El aluvión de muerte y destrucción en Valencia ha puesto a un país demasiado ocupado en lo intangible y lo inmediato ante el espejo de sus propias ineficiencias e incapacidades. La realidad se ha impuesto en forma de cadáveres, que hoy son ya carnaza para la bronca política sin que ni siquiera las aguas hayan vuelto a su cauce. España necesita poder enterrar a sus muertos con dignidad; pero también realizar un profundo análisis sobre sus protocolos, que hoy parecen una habitación del pánico donde esconderse y eludir responsabilidades.
Aun comprendiendo la magnitud de las fuerzas de la naturaleza, es evidente que hay demasiadas cosas que no se han hecho bien. Es importante extraer de ello lecciones operativas: reformar leyes, elaborar protocolos más simples, mejorar la cooperación, reducir la discrecionalidad, contar con dotaciones suficientes e incidir en la comunicación y la educación de la sociedad. Sin embargo, 40 años después, sería oportuno un análisis sereno sobre las ineficiencias del Estado de las Autonomías sin que ello signifique una enmienda a la totalidad o una amenaza de vuelta atrás. En términos generales, el sistema ha sido un éxito, por ejemplo, en la extensión y fortalecimiento del Estado de Bienestar, pero adolece de eficacia en otras cuestiones, como la unidad de mercado, las garantías de igualdad de todos los españoles o - ahora se ha visto, aunque ya se pudo intuir durante la pandemia - a la hora de abordar grandes catástrofes o situaciones de emergencia que superen de facto los recursos de los territorios. Sin embargo, cualquier fortalecimiento de las competencias o capacidades del Gobierno central, sea cual sea su naturaleza, se encuentra con la oposición irracional e infantil de las formaciones nacionalistas periféricas que imponen su criterio, aunque se vean perjudicadas. El reciente episodio de sequía en Cataluña es un buen ejemplo.

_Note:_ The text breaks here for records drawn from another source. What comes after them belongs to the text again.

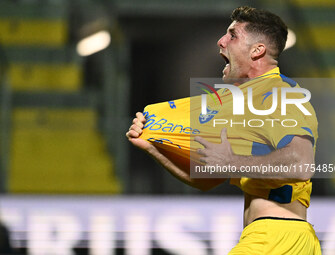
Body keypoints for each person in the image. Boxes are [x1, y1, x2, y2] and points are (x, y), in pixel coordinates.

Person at [126, 6, 321, 254]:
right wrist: (151, 145)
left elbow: (301, 164)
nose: (221, 41)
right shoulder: (249, 101)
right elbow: (206, 179)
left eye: (233, 35)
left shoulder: (279, 94)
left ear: (257, 50)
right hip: (278, 237)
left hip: (277, 237)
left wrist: (231, 160)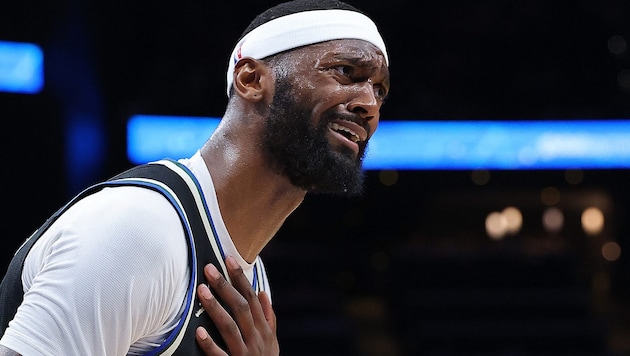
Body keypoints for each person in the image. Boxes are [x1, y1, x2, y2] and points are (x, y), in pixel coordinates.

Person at [0, 0, 390, 354]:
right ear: (251, 80)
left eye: (379, 90)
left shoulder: (248, 280)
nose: (369, 104)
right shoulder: (141, 229)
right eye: (346, 72)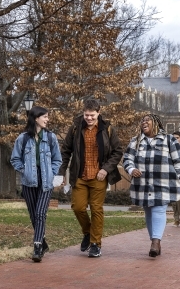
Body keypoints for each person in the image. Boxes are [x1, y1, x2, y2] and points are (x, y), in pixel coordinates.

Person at [59, 99, 123, 258]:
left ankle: (95, 244)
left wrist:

Tan importante, como las lecciones operativas son las enseñanzas políticas. La polarización de la vida pública española y el cortoplacismo electoral que se ha instalado en nuestras elites con toda la fanfarria de las guerras culturales ha despegado la política de la realidad y ha sustituido el servicio a los ciudadanos por una amalgama de debates diletantes, fútiles e interesados; tan cargados de oportunismo como egoístas, y tan inútiles para el futuro como una carta a los Reyes Magos. El sistema político español tiene verdaderos problemas para leer la realidad en el terreno y así es muy complicado encontrar soluciones. La imposibilidad de plantear un proyecto de país a medio plazo nos lleva a confundir las prioridades y, generalmente, en la atenda pública no suelen estar las personas a pie de calle, que son mayoría, a quienes solo se tiene en cuenta unos días cuando aparecen muertas… a borbotones.